On Fri, 26 Oct 2001, Paul A Vixie wrote:
no. i do not agree to receive a smurf attack, no matter whether my contract with a nexthop fails to require them to prevent it from reaching me.
This is true, you do not explicitly agree to recieve the smurf. You do however, agree to pay for it, because more generally it is "traffic" and not "smurf traffic". This lack of distinction enables a) the sender to send the smurf b) you to recieve it, which you have agreed to pay for. So, until your next-hop agreement DOES enforce service requirements expect to get smurfs, spam, and all matter of other undesirables. (We are of course, ignoring the fact that this is an "attack" not a "request" or a "probe", or some other form of well intentioned traffic.)
no, there's no known financial benefit to smurfing me, but the entities who direct such attacks have positive motivation of some kind for doing so -- and i assure you that this benefit to them, whatever it is, is far greater than the benefit to me (which would have to be expressed in negative terms.)
i think it's reasonable for a smurfer to know that my infrastructure cannot tolerate multiplicitous input streams from tens of thousands of sources. just as a spammer can indeed know, without doubt, that if millions of senders, all at once, decided to send me unsolicited nonpersonal e-mail, that my inbox would not hold up well.
no specific knowledge is required in those cases. in those cases and in other cases where specific knowledge of my infrastructure is not necessary to determine that the traffic would be "not welcome", then it ought not be sent.
I can more or less agree with you here. Again, the distinction of traffic types and service levels at the edge among providers would prevent this. Another solution could involve removing some of the human element in internetworking - a topic sure to delight and astound NANOG readers.
in some places, they are illegal. in all places, they are "unwelcome." since a sender of this (or any) traffic may not know the laws in force at the place where the recipient host resides, the broader standard of "unwelcome" is more widely applicable than the narrow standard of "illegal."

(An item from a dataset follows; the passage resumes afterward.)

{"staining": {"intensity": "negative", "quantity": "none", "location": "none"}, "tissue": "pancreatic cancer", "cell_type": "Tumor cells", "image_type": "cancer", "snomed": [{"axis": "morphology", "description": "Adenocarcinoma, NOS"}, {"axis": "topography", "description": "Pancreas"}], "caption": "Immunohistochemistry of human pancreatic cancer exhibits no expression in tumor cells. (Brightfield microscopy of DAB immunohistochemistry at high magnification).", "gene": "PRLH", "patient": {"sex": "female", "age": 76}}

This is where we arrive at "Acceptable Use", which is why it is required. But these policies need to be propogated and enforced at smaller points of intervention. Why should not the authoritative owner of 64.0.0.0/24 be allowed to tell 63.0.0.0/24 that it will only accept traffic type A (current scalability issues removed)? Further, without a standard for agreeable parameters such a system would represent chaos. This is where we arrive at Standards and Technology again.
of course, illegal things ought also not be done. but that'd be a new thread.